Beef Short Rib Pastrami
All Things Barbeque
If you're a fan of traditional brisket pastrami, you're going to LOVE Beef Short Rib Pastrami. It's time to level up!
- 2 racks (3 bone) Creekstone Farms Bone-in Beef Chuck Short Ribs
- For the brine:
- 1 1/2 gallons water
- 3 cups Jacobsen Salt Co. Kosher Sea Salt
- 1 1/2 cups white sugar
- 2 tbsp pink salt (sodium nitrite)
- 10 cloves garlic, crushed
- 1/4 cup pickling spice (recipe below)
- 1” piece fresh ginger, peeled sliced
- 8 1/2 lb ice
- For the rub:
- Kozlik’s Dijon Classique
- 1/3 cup black peppercorns, toasted, coarsely ground
- 1/3 cup coriander seeds, toasted, coarsely ground
- 1/3 cup Cattleman’s Grill California Tri-tip Seasoning
- For the Pickling Spice:
- 1 tbsp coriander seeds
- 1 tbsp black peppercorns
- 1 tbsp mustard seeds
- 1 tbsp red chile flakes
- 1 tbsp allspice berries
- 1 tbsp whole cloves
- 1 tbsp juniper berries
- 1 tsp ground mace
- 1 small cinnamon stick, crushed
- 4 bay leaves, broken into pieces
To make the pickling spice, preheat a 12” Lodge cast iron skillet over medium heat.

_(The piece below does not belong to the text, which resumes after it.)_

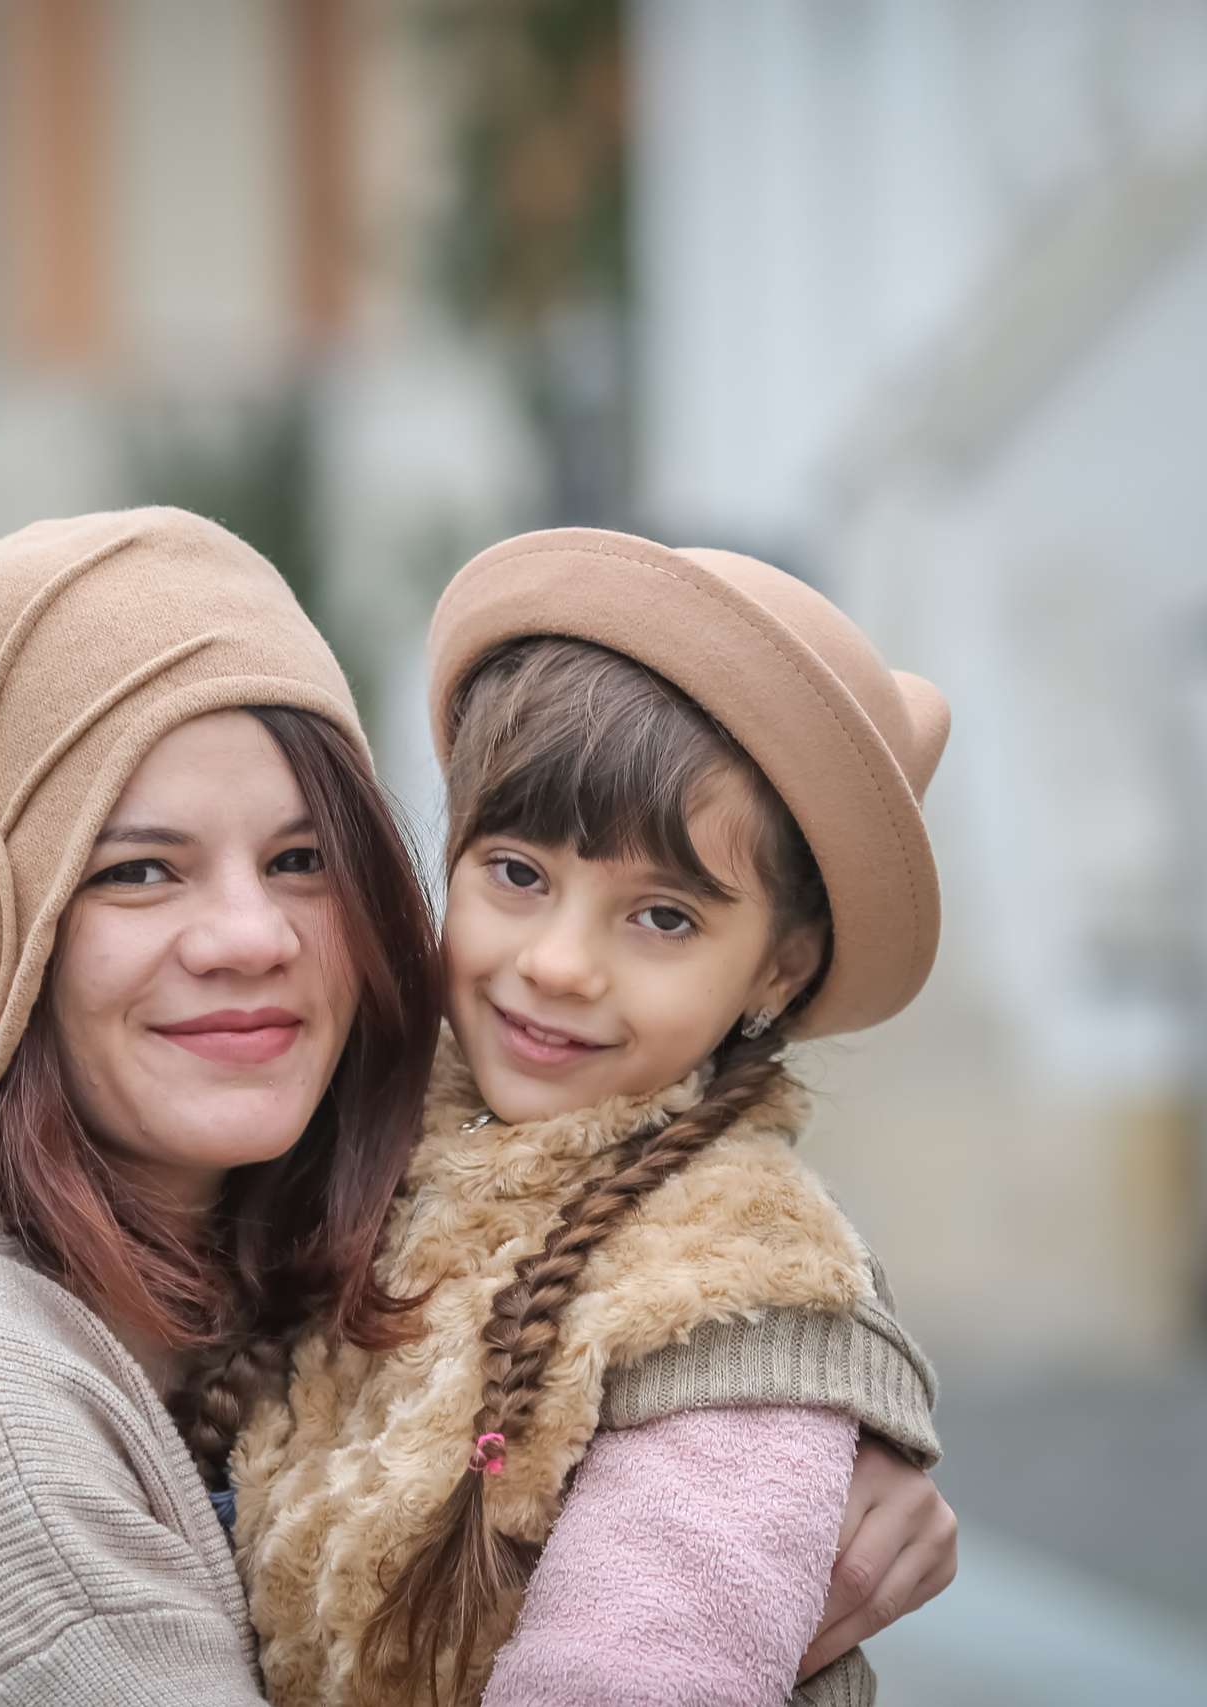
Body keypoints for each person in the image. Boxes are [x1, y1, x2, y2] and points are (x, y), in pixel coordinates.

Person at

Toast the coriander, peppercorns and mustard seeds just until fragrant. Be careful not to burn them. Place the spices in a cloth napkin. Fold the napkin over the spices, and crack the spices by smashing them with a meat mallet, heavy skillet or rolling pin. Combine the toasted spices with the remaining spices. Store in a sealed container.
Combine all brine ingredients, except the ice, in a large pot. Bring to a boil and stir until salt and sugar are dissolved.
Add the ice to a large Briner Bucket. Pour the brine mixture over the ice. Stir to melt the ice.
Place short ribs in the brining liquid. Lock the plate in place to make sure it is fully submerged. Refrigerate for 7-10 days.
Before removing the short ribs from the brine, preheat your Yoder Smokers YS640s Pellet Grill to 250ºF.
Remove short ribs from brine, and rinse thoroughly under cold water. Pat dry with paper towels. Apply a thin layer of Kozlik’s Dijon Classique to the surface of the meat to help the rub adhere. Coat the brisket with the rub.
- Smoke at 250ºF until you achieve a nice mahogany red color on the outside, and the pastrami is tender when probed with a thermometer (roughly 195ºF internal), about 8-10 hours total. Allow meat to rest half an hour. Remove the bone and trim off the cartilage under the bones. Slice to serve.